EXCERPTED RECORDS:
------------------------------------

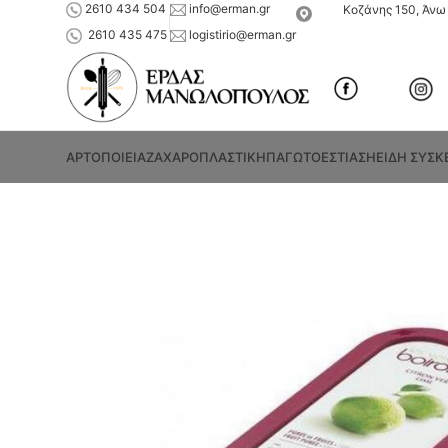
2610 434 504
info@erman.gr
Κοζάνης 150, Άνω 
2610 435 475
logistirio@erman.gr
ΑΡΤΟΠΟΙΕΙΑ
ΖΑΧΑΡΟΠΛΑΣΤΙΚΗ
ΠΑΓΩΤΟ
ΕΣΤΙΑΣΗ
ΕΙΔΗ ΣΥΣΚ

------------------------------------

WHAT YOU NEED TO DO:
Put the lines above into a JSON list of strings, with one string for each line and no blank ones. Leave the pictures out.

TASK OUTPUT:
[
  "2610 434 504",
  "info@erman.gr",
  "Κοζάνης 150, Άνω ",
  "2610 435 475",
  "logistirio@erman.gr",
  "ΑΡΤΟΠΟΙΕΙΑ",
  "ΖΑΧΑΡΟΠΛΑΣΤΙΚΗ",
  "ΠΑΓΩΤΟ",
  "ΕΣΤΙΑΣΗ",
  "ΕΙΔΗ ΣΥΣΚ"
]